Extracted data:

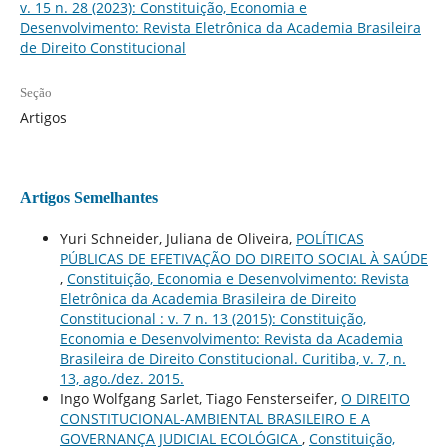
v. 15 n. 28 (2023): Constituição, Economia e
Desenvolvimento: Revista Eletrônica da Academia Brasileira
de Direito Constitucional
Seção
Artigos
Artigos Semelhantes
Yuri Schneider, Juliana de Oliveira,
POLÍTICAS
PÚBLICAS DE EFETIVAÇÃO DO DIREITO SOCIAL À SAÚDE
,
Constituição, Economia e Desenvolvimento: Revista
Eletrônica da Academia Brasileira de Direito
Constitucional : v. 7 n. 13 (2015): Constituição,
Economia e Desenvolvimento: Revista da Academia
Brasileira de Direito Constitucional. Curitiba, v. 7, n.
13, ago./dez. 2015.
Ingo Wolfgang Sarlet, Tiago Fensterseifer,
O DIREITO
CONSTITUCIONAL-AMBIENTAL BRASILEIRO E A
GOVERNANÇA JUDICIAL ECOLÓGICA
,
Constituição,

Assignment: Copy out the text of the rows, omitting the pictures, with every "Revista" replaced by "Journal" and everything else left as it is.

Response area:
v. 15 n. 28 (2023): Constituição, Economia e
Desenvolvimento: Journal Eletrônica da Academia Brasileira
de Direito Constitucional
Seção
Artigos
Artigos Semelhantes
Yuri Schneider, Juliana de Oliveira,
POLÍTICAS
PÚBLICAS DE EFETIVAÇÃO DO DIREITO SOCIAL À SAÚDE
,
Constituição, Economia e Desenvolvimento: Journal
Eletrônica da Academia Brasileira de Direito
Constitucional : v. 7 n. 13 (2015): Constituição,
Economia e Desenvolvimento: Journal da Academia
Brasileira de Direito Constitucional. Curitiba, v. 7, n.
13, ago./dez. 2015.
Ingo Wolfgang Sarlet, Tiago Fensterseifer,
O DIREITO
CONSTITUCIONAL-AMBIENTAL BRASILEIRO E A
GOVERNANÇA JUDICIAL ECOLÓGICA
,
Constituição,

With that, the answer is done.